Пьетро неожиданно накрыл его руку своей, большой и теплой. Руки у Марко всегда были маленькие, чего он стыдился: не хватало растяжки даже на октаву на бабушкином пианино, не говоря о том, что когда он в шестнадцать подарил своей девочке колечко, сняв его со среднего пальца, та с трудом, ужасно стесняясь, протиснула в перстенек мизинец…
— Брат, ты не тревожься так. Проблемы у всех бывают. Если ты вдруг решишь, что монашество — это не твое, то никто из нас тебе и слова не скажет. А мать и вовсе будет счастлива. Она все боится, что ты доучишься и уедешь.
Марко подавил совершенно детское желание в голос зарыдать.

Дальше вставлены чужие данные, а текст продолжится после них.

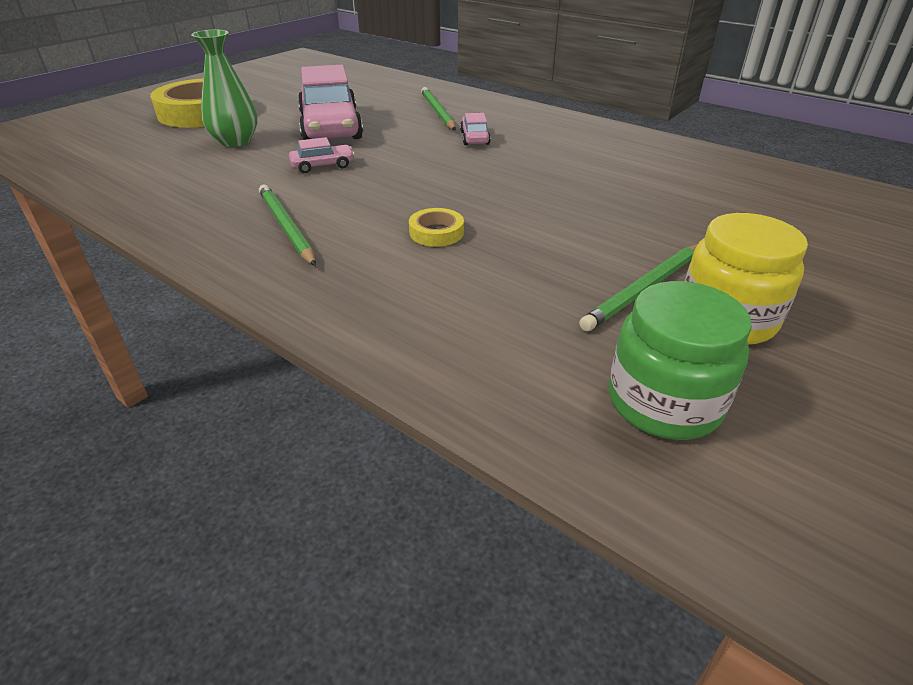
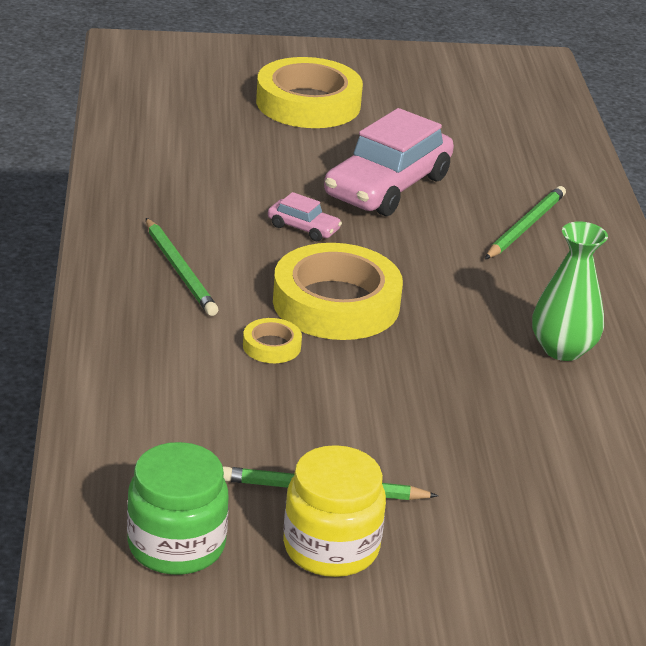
camera: 45 degrees right, 5 degrees down
(235, 141) = (280, 157): green vase -> green vase (562, 349)
(286, 227) = (180, 270): green pencil -> green pencil turned 135 degrees clockwise
(422, 190) = (336, 303): none -> yellow tape
(474, 138) = (494, 279): pink car -> none

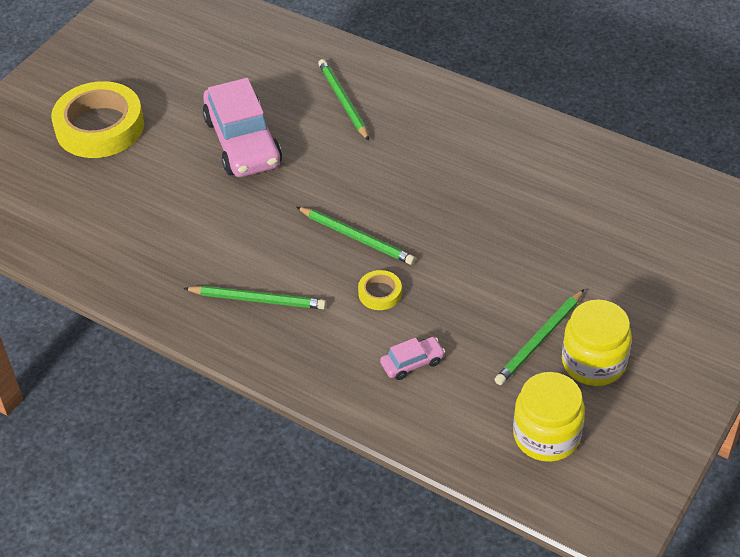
camera: 50 degrees left, 15 degrees up
(176, 545) = (546, 436): green jar -> yellow jar
(303, 228) = (258, 210): pink car -> pink car (412, 363)
(336, 303) = (357, 237): yellow tape -> green pencil
(562, 349) = (482, 157): green vase -> none

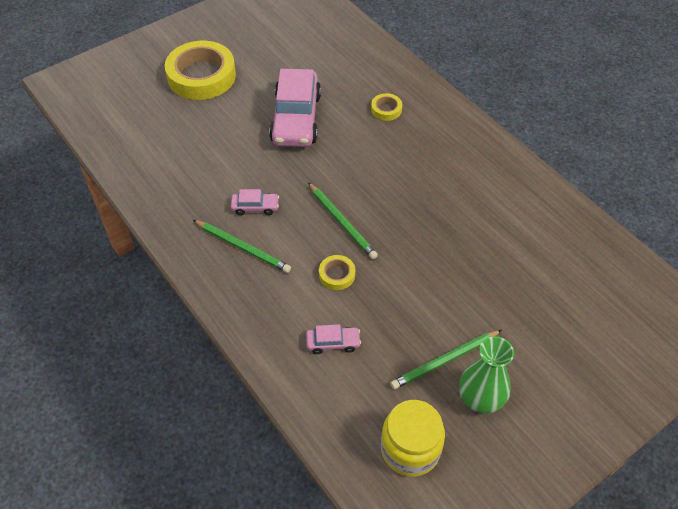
camera: 20 degrees right, 5 degrees up
(248, 253) = (255, 207): none -> pink car
(343, 101) = (386, 109): green pencil -> yellow tape
(593, 362) = (481, 397): yellow jar -> green vase

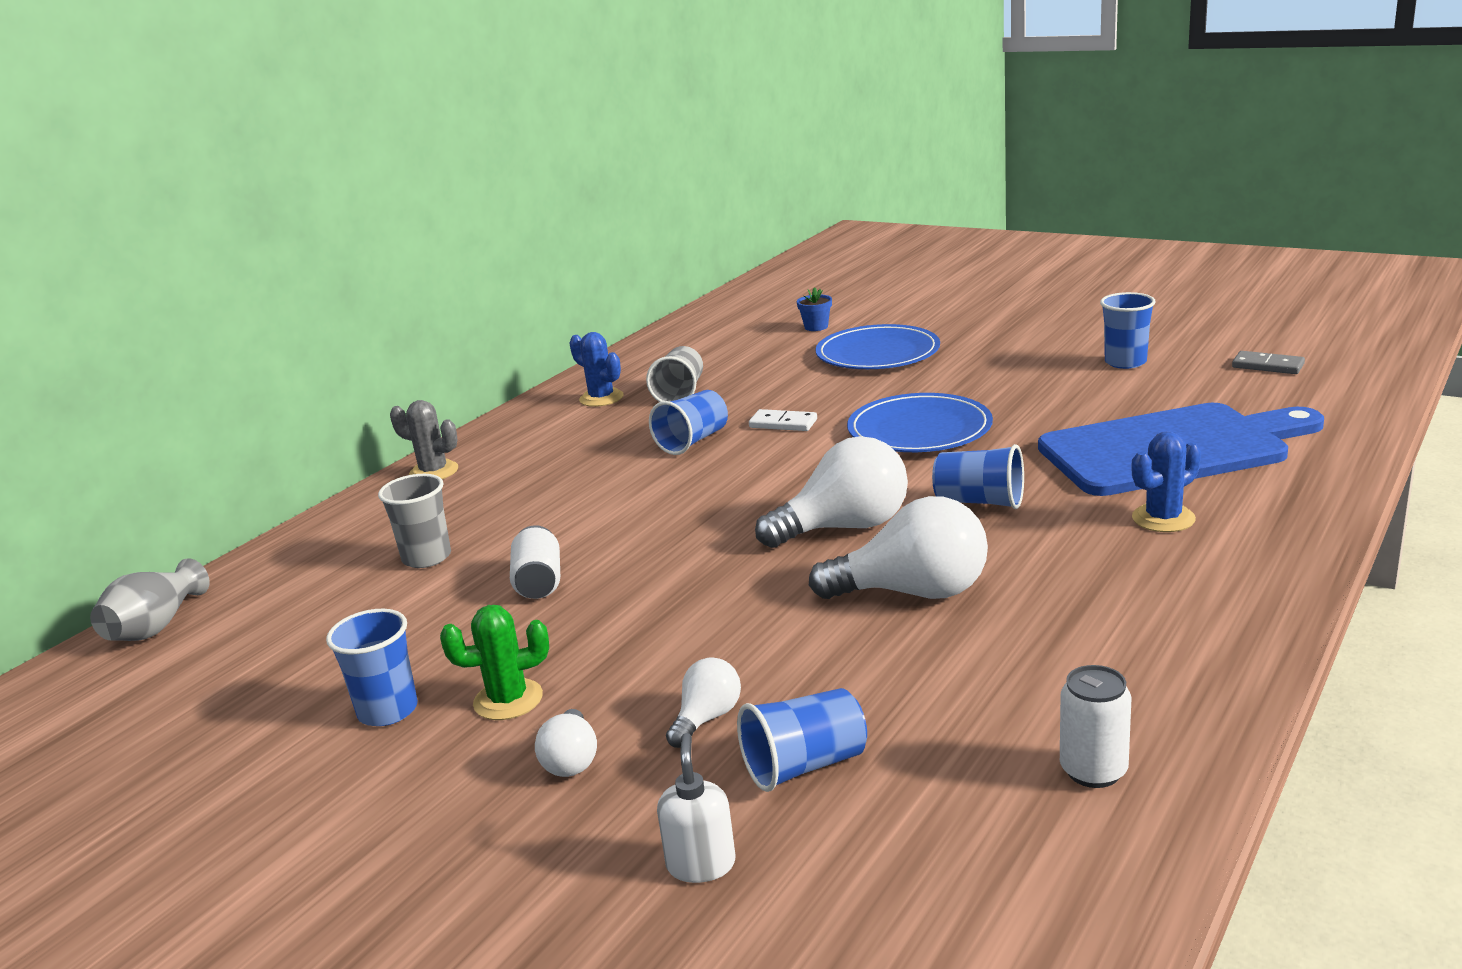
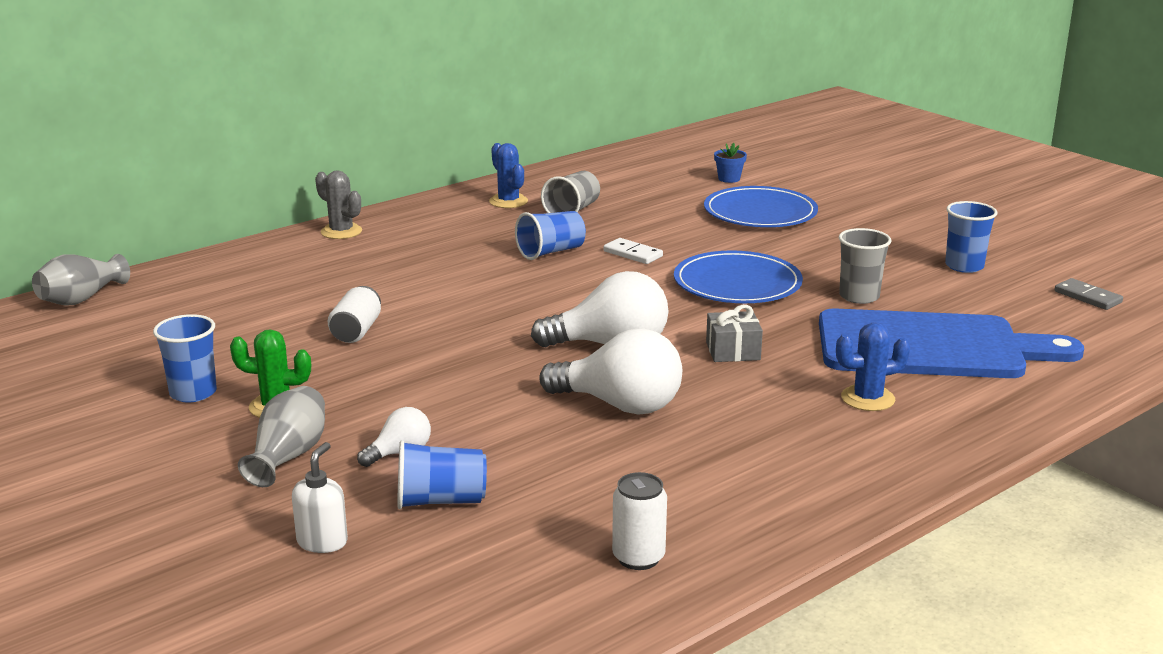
camera: 15 degrees right, 0 degrees up
(427, 557) = (291, 294): grey cup -> grey cup (859, 296)
(571, 761) = (288, 456): white light bulb -> grey vase
(980, 502) = (733, 351): blue cup -> grey gift

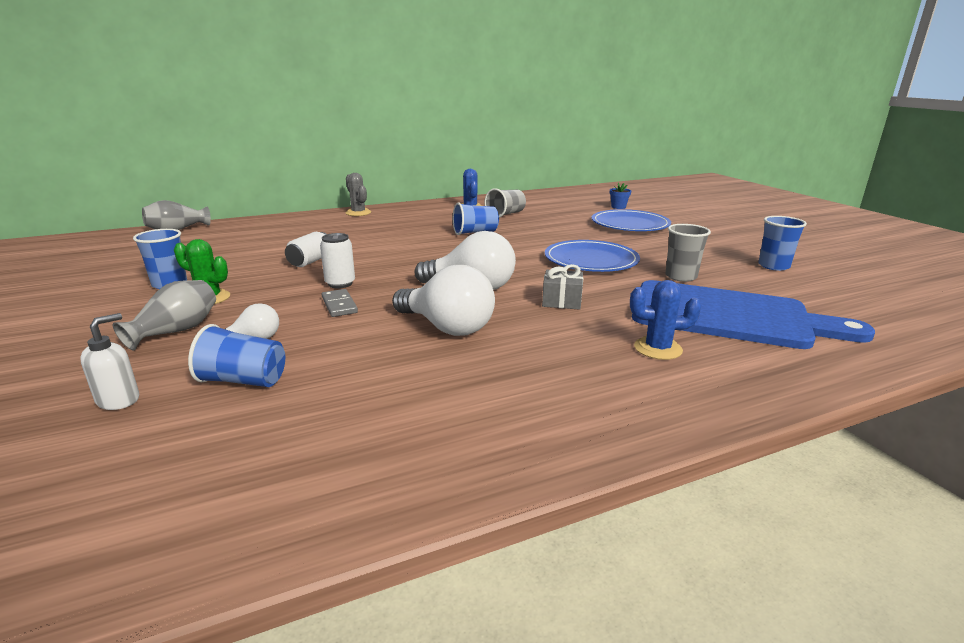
camera: 15 degrees right, 0 degrees up
(632, 254) = (528, 238): white domino -> none
(638, 557) = (358, 463): white can -> white can (340, 284)
(1088, 297) = (880, 296): grey domino -> grey domino (339, 305)

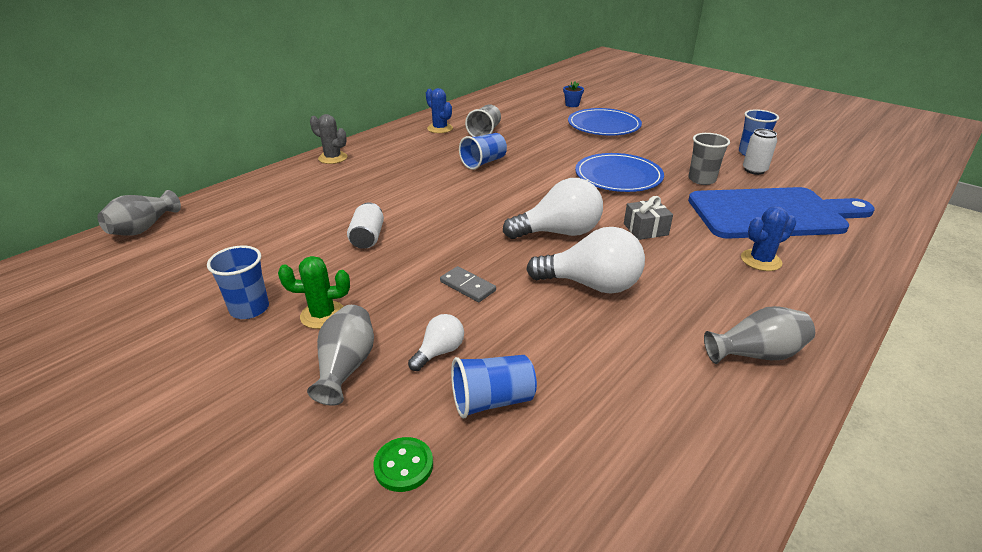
camera: 25 degrees left, 10 degrees up
(119, 400) = (403, 466): white soap dispenser -> green button
(340, 284) = (435, 259): white can -> white can (754, 170)
(539, 418) = (756, 353): none -> grey vase

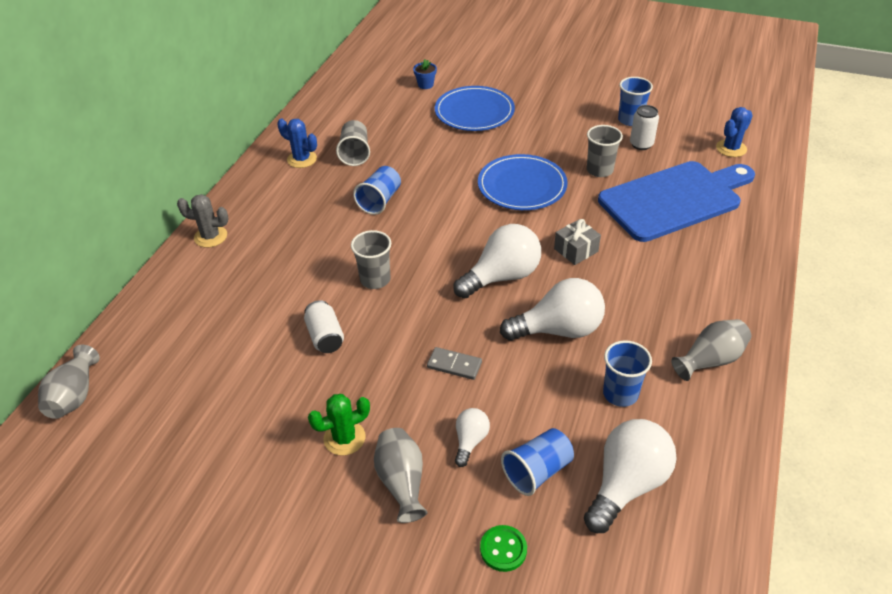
camera: 20 degrees left, 10 degrees up
(249, 309) = (271, 454): blue cup -> blue cup (620, 394)
(441, 210) = (375, 279): none -> grey cup
(589, 447) = (626, 484): none -> white light bulb
(761, 260) = (683, 259): blue cactus -> blue cactus (731, 148)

Песня тем временем приобрела и впрямь вселенские масштабы:
Марко проглотил тугой ком в горле, даже засмеялся придушенно:
— Ну и песенки у тебя для детей. Сущее memento mori. Для этого отцы-пустынники череп в келье держали…
— Хорошая песенка, — со вздохом перевел разговор Пьетро. — Ни слова лжи. Пусть привыкают. Ладно, кончаю лезть тебе в душу. Что до доктора, вот его визитка. Договариваться о приеме нужно обязательно самому; спросят, кто рекомендовал — смело называй меня. То бишь адвоката Кортезе.
— Спасибо, Адвокат, а то я как-то подзабыл, кем ты работаешь…
Пьетро рассмеялся — не глупой шутке, а самому факту, что младший пошутил. Одновременно он, согнувшись, копался в кармане пиджака, что висел на спинке стула. Марко не видел, чего он там ищет. Наконец тот выпрямился, немного смущенный на вид, держа руки под столешницей. Марко ждал, приподняв брови.
— Брат, только не вздумай отпираться, — Пьетро властно вложил в его ладонь, забытую возле стаканчика виски, что-то хрустящее — купюры, что бы еще, но такого простого ответа младший почему-то не ожидал. Старший для верности припечатал дар пожатием сверху.
— Я же знаю, какие у тебя доходы. Монашеские. И какие у него цены, тоже знаю, — знаменитость, черти б его драли! А психоаналитику клиент обязательно платит сам, такое у них правило. Я бы с радостью просто оплатил заранее, чтобы ты и не думал об этом, но — нельзя. А так все по-честному. Мне нужен здоровый брат, а Церкви — (вот это удар ниже пояса, в адвокатском духе!) — здоровый священник. Вздумаешь отдать — убью.